Wednesday, 7 December 2011

Christopher Logue RIP

Come to the edge

Come to the Edge.
We might fall.
Come to the edge.
It's too high!
COME TO THE EDGE!
And they came,
and we pushed,
And they flew.

CHRISTOPHER LOGUE

My hero: Christopher Logue
'He seemed unquenchable. You felt even death wouldn't get a word in edgeways'

Craig Raine
guardian.co.uk
Tuesday 6 December 2011

It's difficult to believe that Christopher Logue has died, because he seemed unquenchable. You felt even death wouldn't get a word in edgeways. His voice had a posh rasping edge, like an improvised saw. He was one of the liveliest people I've ever known. Ebullient, impatient, peremptory, candid, rude on occasion, opinionated, funny, surprising, widely loved. He was also a very great poet. His version of Homer's Iliad is one of the glories of literature, a pacifist's paean to a brutal warrior culture. The very taste of war is in his words, the flavour of carnage in all its fullness.

And the flavour of Christopher? Singular. Various. He had an eye. (Literally, because he had lost the sight of the other in an army prison.) The cover image of War Music was chosen by him: a glistening Nuba warrior photographed by Leni Riefenstahl. The US edition had a still from Metropolis – a futuristic robot as archetypal armoured warrior. The US cover for Husbands was an Arab fighter walking along a brick wall with a missile launcher over his shoulder. Christopher could have worked for Magnum.

He was an autodidact, a village explainer. As Gertrude Stein wrote of Ezra Pound, "fine if you were a village; if not, not". I was happy to be a village. He was habitually under-awed. (I'm writing this from Venice, dismissed by Christopher as "provincial".)

I was privileged to be his editor. At first, we were both a bit nervous. Rosemary Hill, his wife, after prolonged foreplay: "That's enough lunch, you two. Get on with it, Ed." It was all-day, exhilarating, exhausting, hand-to-hand stuff. Christopher generally had a nap halfway through, while I prostrated myself on a sofa.

He knew as much about email as Homer. This is a postcard to my son Isaac. Twenty years on, Isaac knows it by heart: "That's the third time you've failed to pass on my phone message. Next time, don't say 'I'll tell him', say 'shut up, you boring old man, I'm not interested'." Christopher could make even a postcard "memorable speech".

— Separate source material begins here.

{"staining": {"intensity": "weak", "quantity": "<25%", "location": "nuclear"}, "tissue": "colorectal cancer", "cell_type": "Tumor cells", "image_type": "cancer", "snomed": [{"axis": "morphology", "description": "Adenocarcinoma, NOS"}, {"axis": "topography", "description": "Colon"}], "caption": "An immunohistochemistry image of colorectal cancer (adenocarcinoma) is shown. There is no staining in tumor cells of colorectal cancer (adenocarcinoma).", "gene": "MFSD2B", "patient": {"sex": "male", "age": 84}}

http://www.guardian.co.uk/books/2011/dec/06/christopher-logue-poetry?newsfeed=true

See also: http://www.guardian.co.uk/culture/2011/dec/03/poet-christopher-logue-dies?INTCMP=ILCNETTXT3487

War Music [Down on your knees, Achilles]
An account of books 16-19 of the Iliad by Homer.

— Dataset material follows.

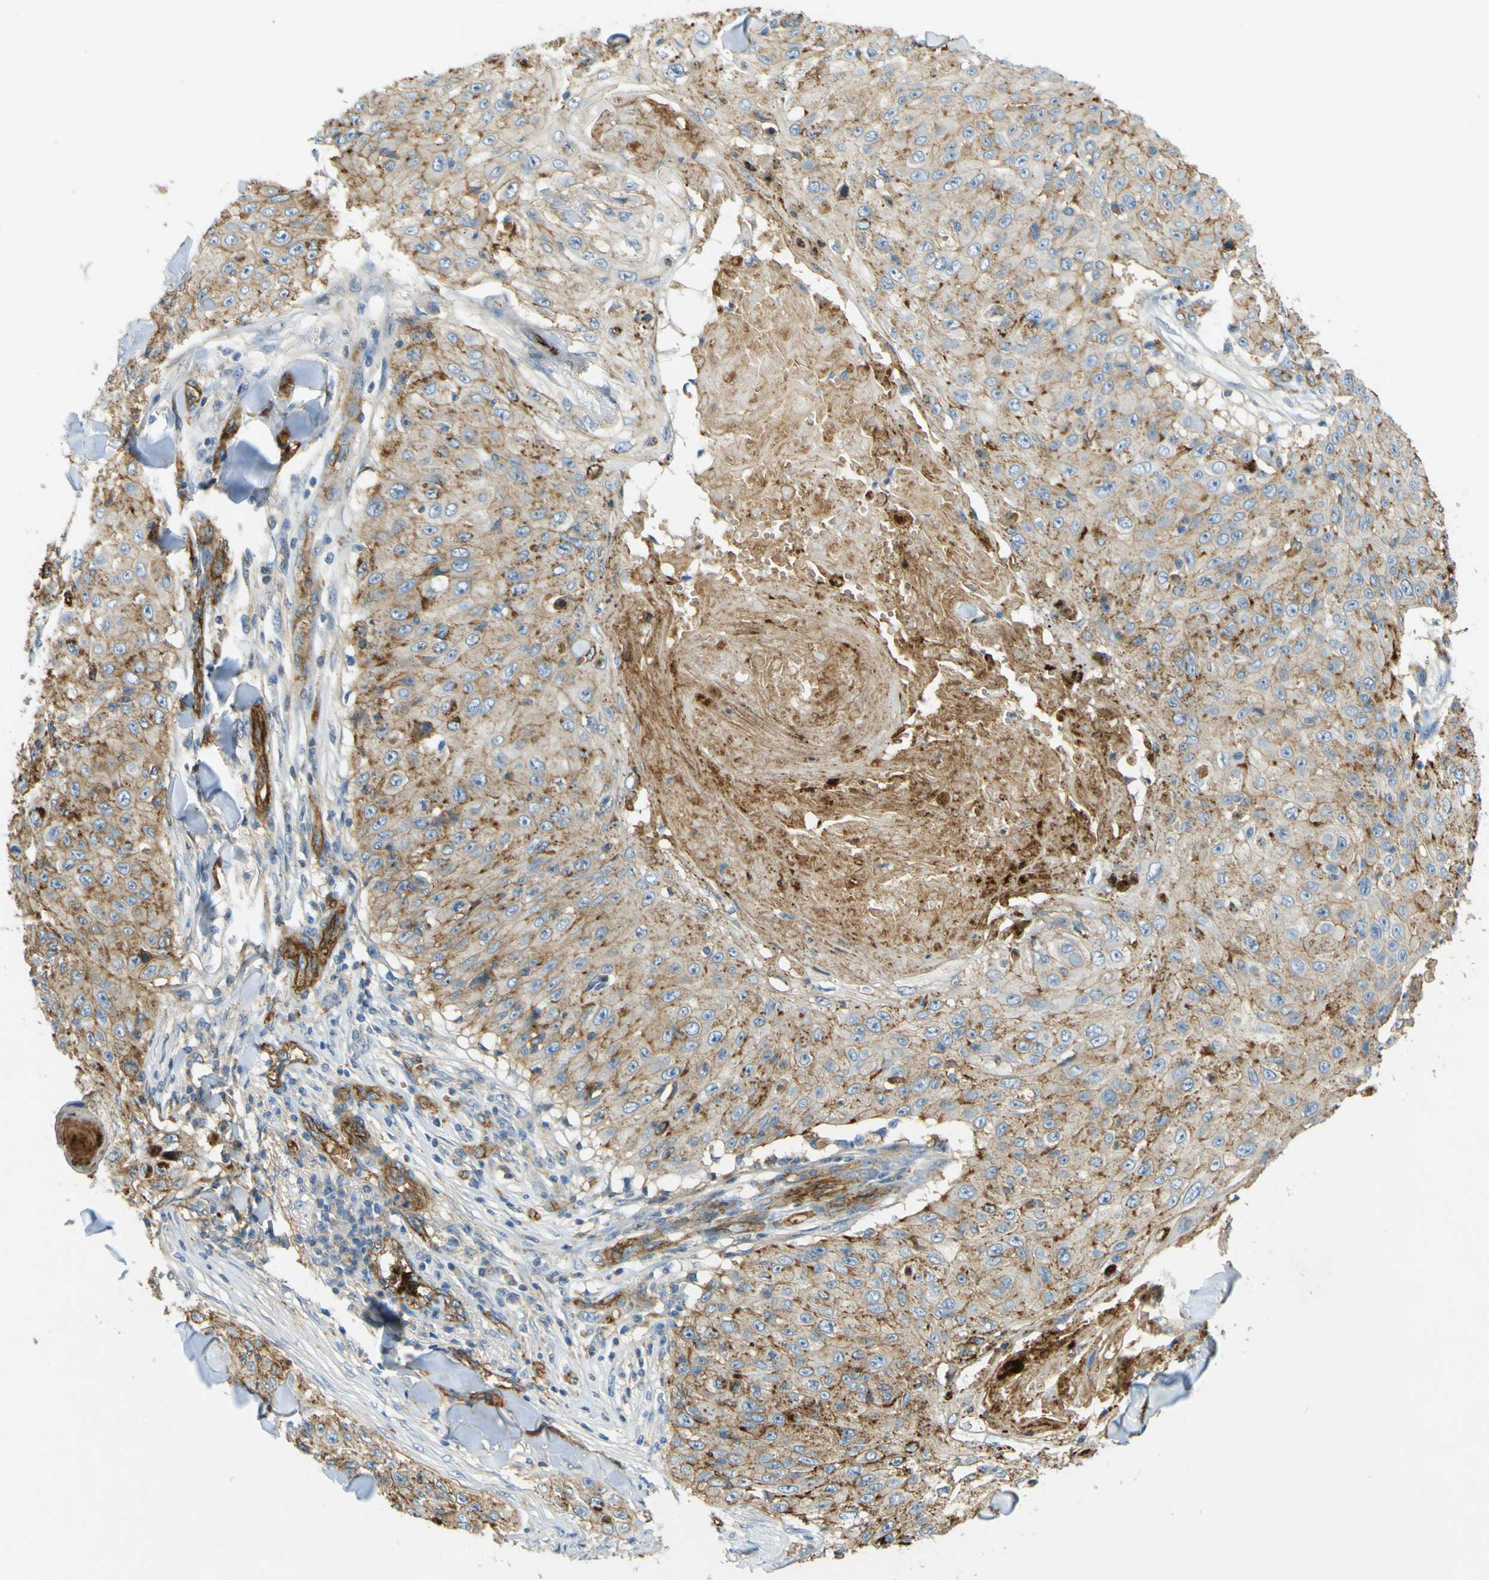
{"staining": {"intensity": "negative", "quantity": "none", "location": "none"}, "tissue": "skin cancer", "cell_type": "Tumor cells", "image_type": "cancer", "snomed": [{"axis": "morphology", "description": "Squamous cell carcinoma, NOS"}, {"axis": "topography", "description": "Skin"}], "caption": "High magnification brightfield microscopy of skin cancer stained with DAB (brown) and counterstained with hematoxylin (blue): tumor cells show no significant staining.", "gene": "PLXDC1", "patient": {"sex": "male", "age": 86}}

Down on your knees, Achilles. Farther down.
Now forward on your hands and put your face into the dirt,
And scrub it to and fro.
Grief has you by the hair with one
And with the forceps of its other hand
Uses your mouth to trowel the dogshit up;
Watches you lift your arms to Heaven; and then
Pounces and screws your nose into the filth.
Gods have plucked drawstrings from your head,
And from the templates of your upper lip
Modelled their bows.
Not now. Not since
Your grieving reaches out and pistol-whips
That envied face, until
Frightened to bear your black, backbreaking agony alone,
You sank, throat back, thrown back, your voice
Thrown out across the sea to reach your Source.